La veille du coup d’envoi de la compétition, le président de la BAL, le Sénégalais Amadou Gallo Fall a animé une conférence de presse au cours de laquelle plusieurs sujets ont été abordés comme le choix du Maroc pour abriter le tournoi, les réalisations de l’instance sportive, l’impact de la BAL et les défis à relever pour le basket-ball continental.
Amadou Gallo Fall avait à ses côtés, Clare Akamanzi, directrice de la NBA Africa et Anibal Aurelio Manave, président de la Zone Afrique de la Fédération internationale de basket-ball (FIBA). D’entrée de jeu, le président de la BAL dira que le choix du Maroc pour organiser la compétition est logique tout simplement parce que le Royaume chérifien «joue un rôle important dans la promotion et le développement du basket-ball africain».
«L’engouement des fans a été déterminant pour amener la Conférence Kalahari dans cette belle ville de Rabat. Cette saison s’annonce extrêmement importante. Le Maroc est une plaque tournante du sport africain et mondial. L’organisation de la CAN 2025 et de la Coupe du monde 2030 sont autant d’éléments qui ont motivé notre venue au Maroc», a expliqué le Sénégalais. Parlant de la compétition proprement dite, Amadou Gallo Fall précisera que 156 joueurs, issus d’un nombre record de 28 pays, participent à la saison 5 de la BAL.
Pour le conférencier, cette expansion de la Ligue s’explique par le souhait d’attirer du talent d’élite vers le tournoi. «L’objectif est de faire revenir les meilleurs joueurs en Afrique. Nous avons deux jeunes joueurs qui sont issus de la NBA Academy Rueben Chinyelu (Florida Gators) et Khaman Maluach (Duke) qui jouent les Finals 4 de l’Association nationale du sport collégial (NCAA), ce week-end. Cela coïncide avec le lancement de la saison 5».(ndlr : Khaman Maluach a joué dans 3 clubs de la BAL, à savoir Cobra Sport, AS Douanes et City Oiler), a-t-il ajouté.

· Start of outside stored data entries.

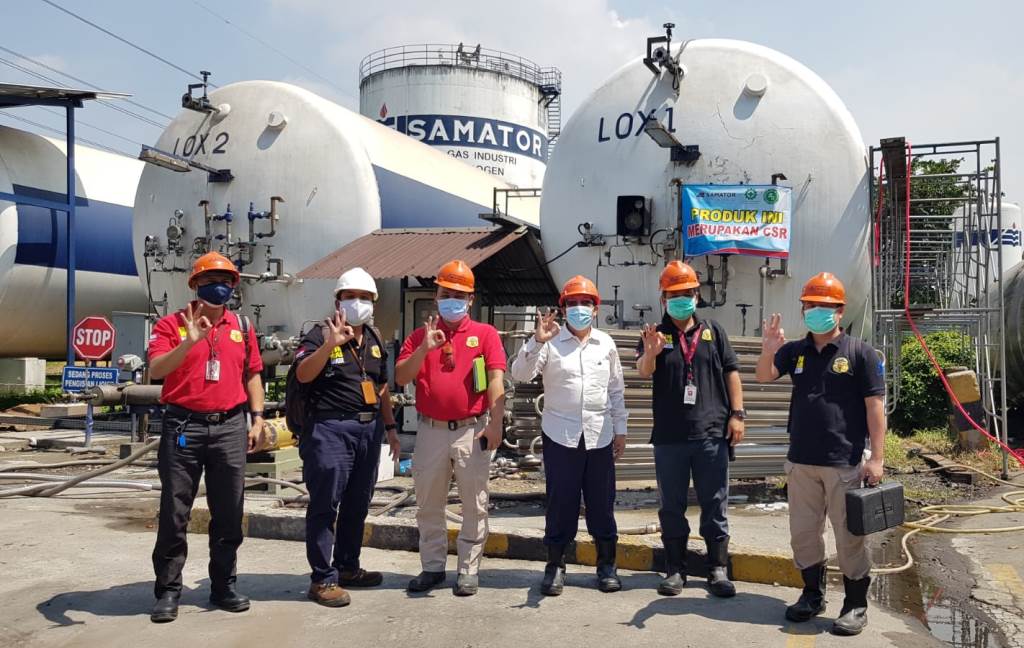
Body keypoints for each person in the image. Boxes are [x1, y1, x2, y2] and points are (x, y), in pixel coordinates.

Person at [755, 272, 886, 636]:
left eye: (825, 306)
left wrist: (876, 458)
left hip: (844, 463)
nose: (817, 311)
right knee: (804, 534)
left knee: (849, 537)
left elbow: (875, 408)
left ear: (840, 310)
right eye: (811, 305)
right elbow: (764, 376)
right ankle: (812, 595)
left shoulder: (860, 353)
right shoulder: (794, 351)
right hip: (801, 462)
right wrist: (767, 350)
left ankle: (855, 604)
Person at [147, 252, 265, 623]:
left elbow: (253, 375)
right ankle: (168, 591)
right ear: (194, 285)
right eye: (211, 278)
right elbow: (155, 370)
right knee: (175, 511)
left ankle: (223, 585)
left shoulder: (242, 326)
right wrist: (189, 341)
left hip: (230, 426)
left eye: (227, 279)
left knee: (229, 511)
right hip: (184, 426)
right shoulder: (171, 325)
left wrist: (257, 418)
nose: (221, 285)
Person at [510, 275, 627, 596]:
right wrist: (536, 341)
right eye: (572, 304)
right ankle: (556, 566)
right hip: (560, 435)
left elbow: (616, 390)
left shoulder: (606, 344)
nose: (578, 309)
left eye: (584, 303)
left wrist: (621, 430)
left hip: (600, 436)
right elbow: (519, 374)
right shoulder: (550, 343)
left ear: (595, 308)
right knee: (561, 503)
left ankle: (606, 566)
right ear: (563, 309)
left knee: (602, 503)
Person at [395, 260, 507, 596]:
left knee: (474, 502)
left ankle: (468, 570)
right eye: (447, 293)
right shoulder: (420, 336)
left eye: (459, 295)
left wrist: (497, 423)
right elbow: (401, 377)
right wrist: (425, 348)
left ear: (470, 299)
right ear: (436, 295)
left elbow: (496, 379)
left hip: (471, 428)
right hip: (430, 430)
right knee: (429, 501)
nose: (452, 300)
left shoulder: (484, 335)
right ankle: (432, 567)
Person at [293, 268, 401, 607]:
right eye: (350, 296)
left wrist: (390, 429)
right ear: (337, 300)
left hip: (367, 431)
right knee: (325, 504)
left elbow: (381, 388)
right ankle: (322, 579)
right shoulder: (317, 335)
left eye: (365, 297)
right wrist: (329, 345)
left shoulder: (374, 339)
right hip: (329, 430)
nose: (358, 303)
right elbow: (302, 373)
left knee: (358, 503)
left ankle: (348, 566)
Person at [636, 260, 744, 598]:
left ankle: (717, 569)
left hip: (712, 433)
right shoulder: (656, 334)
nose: (681, 298)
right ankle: (675, 569)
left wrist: (737, 414)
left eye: (687, 292)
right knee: (672, 505)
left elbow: (731, 373)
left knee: (715, 503)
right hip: (670, 437)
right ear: (663, 297)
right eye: (674, 293)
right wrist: (651, 354)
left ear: (697, 294)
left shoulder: (714, 330)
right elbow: (642, 371)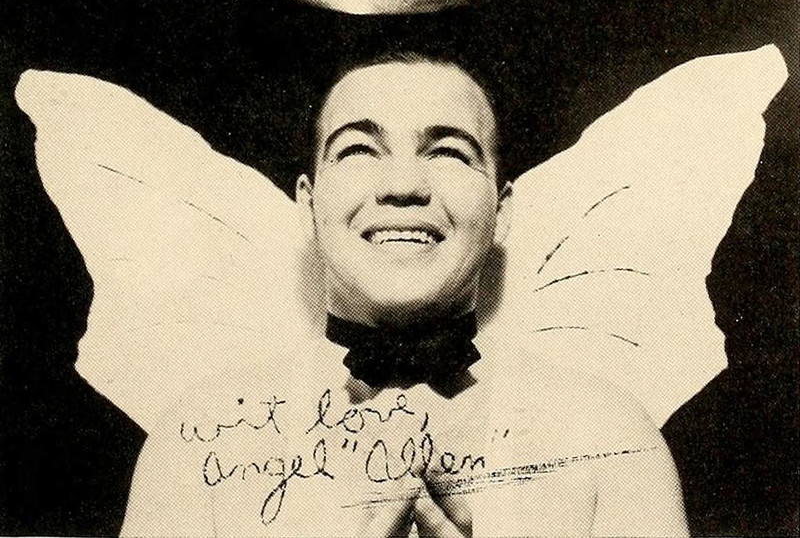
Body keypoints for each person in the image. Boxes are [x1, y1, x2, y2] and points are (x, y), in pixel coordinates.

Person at [121, 51, 688, 537]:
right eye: (359, 150)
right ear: (308, 203)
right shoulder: (192, 441)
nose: (403, 186)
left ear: (502, 210)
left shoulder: (615, 441)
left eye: (448, 152)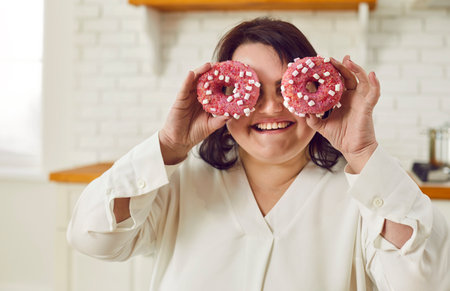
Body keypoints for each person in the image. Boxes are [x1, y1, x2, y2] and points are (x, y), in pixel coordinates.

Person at [67, 17, 449, 290]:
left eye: (288, 88)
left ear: (318, 92)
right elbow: (93, 239)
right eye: (250, 91)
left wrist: (364, 153)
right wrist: (167, 146)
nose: (270, 108)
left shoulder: (369, 195)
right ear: (220, 100)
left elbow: (422, 282)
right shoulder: (175, 183)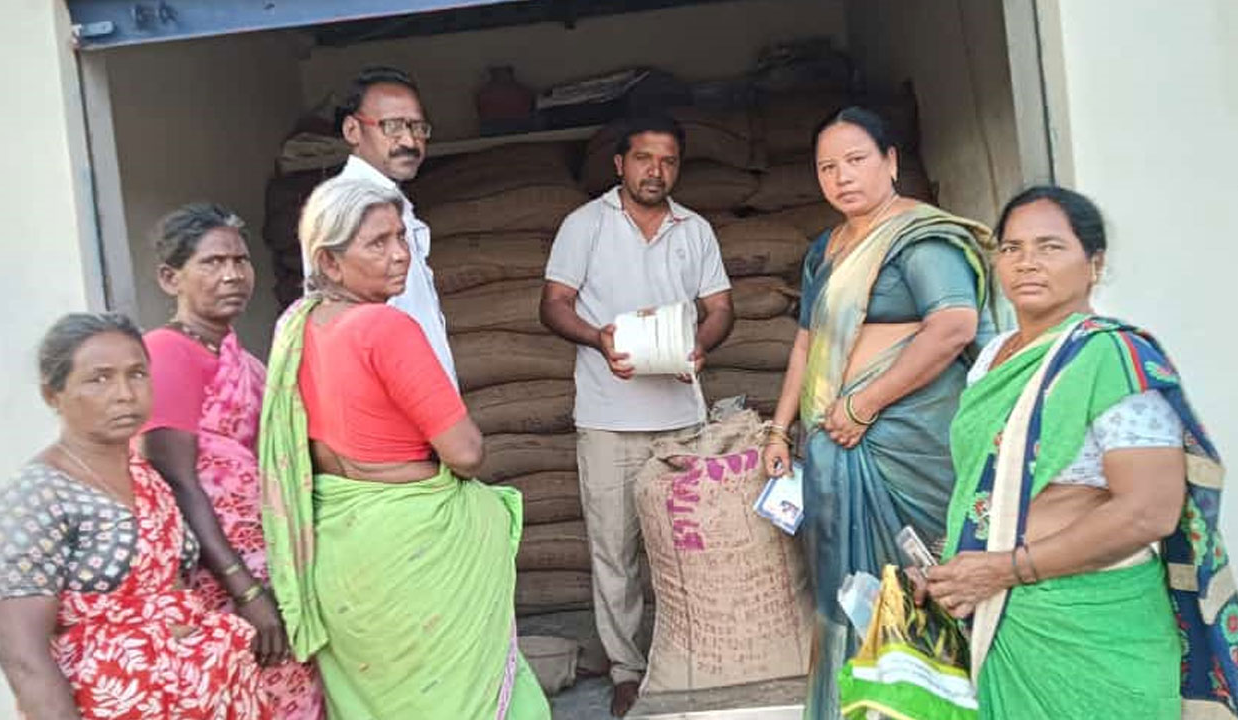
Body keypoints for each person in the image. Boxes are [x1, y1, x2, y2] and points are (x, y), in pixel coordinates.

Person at [914, 186, 1238, 719]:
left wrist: (1006, 570)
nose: (1027, 263)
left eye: (1050, 247)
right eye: (1011, 248)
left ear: (1094, 264)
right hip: (1009, 621)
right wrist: (950, 570)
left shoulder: (1114, 357)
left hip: (1093, 624)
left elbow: (1149, 510)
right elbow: (987, 490)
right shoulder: (990, 362)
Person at [260, 177, 550, 719]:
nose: (400, 255)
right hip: (413, 551)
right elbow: (466, 452)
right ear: (328, 261)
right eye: (378, 243)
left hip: (343, 556)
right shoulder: (384, 327)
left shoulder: (295, 328)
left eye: (401, 238)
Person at [759, 106, 997, 718]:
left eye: (857, 160)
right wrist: (780, 427)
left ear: (891, 161)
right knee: (846, 592)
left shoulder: (919, 236)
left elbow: (953, 327)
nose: (842, 177)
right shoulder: (827, 248)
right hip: (834, 448)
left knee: (924, 580)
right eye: (827, 167)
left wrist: (864, 403)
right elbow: (807, 343)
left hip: (908, 446)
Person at [539, 115, 734, 717]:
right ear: (619, 165)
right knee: (615, 551)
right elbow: (553, 305)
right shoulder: (585, 226)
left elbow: (721, 307)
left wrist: (702, 344)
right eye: (645, 158)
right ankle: (627, 672)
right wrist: (598, 339)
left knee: (688, 548)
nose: (657, 171)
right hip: (607, 418)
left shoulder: (693, 229)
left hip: (681, 416)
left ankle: (693, 657)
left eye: (669, 160)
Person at [0, 313, 268, 719]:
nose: (125, 394)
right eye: (99, 379)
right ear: (53, 395)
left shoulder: (147, 478)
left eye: (137, 374)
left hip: (208, 695)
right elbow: (22, 657)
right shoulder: (36, 498)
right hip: (114, 703)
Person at [139, 204, 325, 719]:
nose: (231, 275)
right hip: (217, 580)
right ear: (169, 278)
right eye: (212, 262)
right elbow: (178, 481)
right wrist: (244, 590)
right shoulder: (166, 352)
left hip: (271, 568)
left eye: (240, 262)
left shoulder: (244, 360)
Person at [305, 64, 455, 383]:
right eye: (392, 127)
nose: (410, 142)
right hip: (397, 409)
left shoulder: (388, 203)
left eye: (417, 128)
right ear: (352, 131)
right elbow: (349, 334)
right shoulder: (347, 207)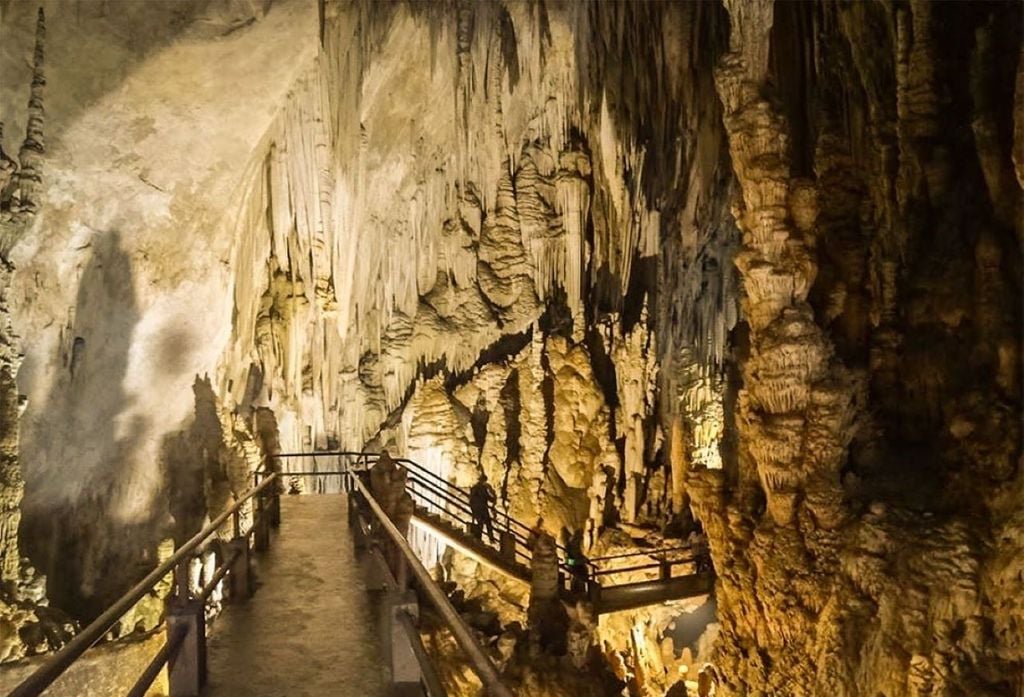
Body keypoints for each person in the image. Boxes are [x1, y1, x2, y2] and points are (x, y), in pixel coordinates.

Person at [469, 474, 497, 544]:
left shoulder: (476, 488)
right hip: (482, 509)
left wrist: (473, 509)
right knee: (486, 524)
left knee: (481, 524)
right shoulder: (481, 488)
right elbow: (489, 498)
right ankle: (490, 539)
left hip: (479, 509)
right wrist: (493, 495)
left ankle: (480, 538)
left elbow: (471, 500)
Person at [562, 527, 589, 595]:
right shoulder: (568, 547)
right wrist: (578, 561)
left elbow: (579, 555)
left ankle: (582, 592)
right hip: (573, 567)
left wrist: (584, 558)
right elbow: (567, 561)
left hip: (580, 567)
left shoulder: (576, 546)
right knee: (577, 580)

Amadou Gallo Fall s’est également réjoui de voir que certains talents vont rester en Afrique, affichant toute sa confiance sur la démarche de la BAL qui s’inscrit dans le long terme. Le dirigeant sportif a aussi rappelé que cette année, six nouveaux clubs découvrent la BAL. Il s’agit de Kriol Star (Cap-Vert), Ville de Dakar (Sénégal), d’Al Ittihad Alexandrie (Egypte), de Nairobi City Thunder (Kenya), d’Al Ahly Tripoli (Libye) et de Made by Basket-ball (Afrique du Sud). «Deux nouveaux pays : le Cap-Vert et le Kenya font leur entrée.
Les clubs investissent pour gagner leurs championnats locaux et venir disputer la BAL. L’objectif de départ est en train d’être atteint. Les joueurs africains reviennent jouer en Afrique, le talent s’exporte de moins en moins. Mieux, on note même l’arrivée de joueurs étrangers dans les championnats locaux. Bref, on peut dire que la BAL a pris son envol», a insisté Amadou Gallo Fall. Selon lui, la BAL est une locomotive économique avec 250 millions de dollars (environ 125 milliards de Fcfa) injectés depuis la naissance de la Ligue sans compter les 37.000 emplois générés.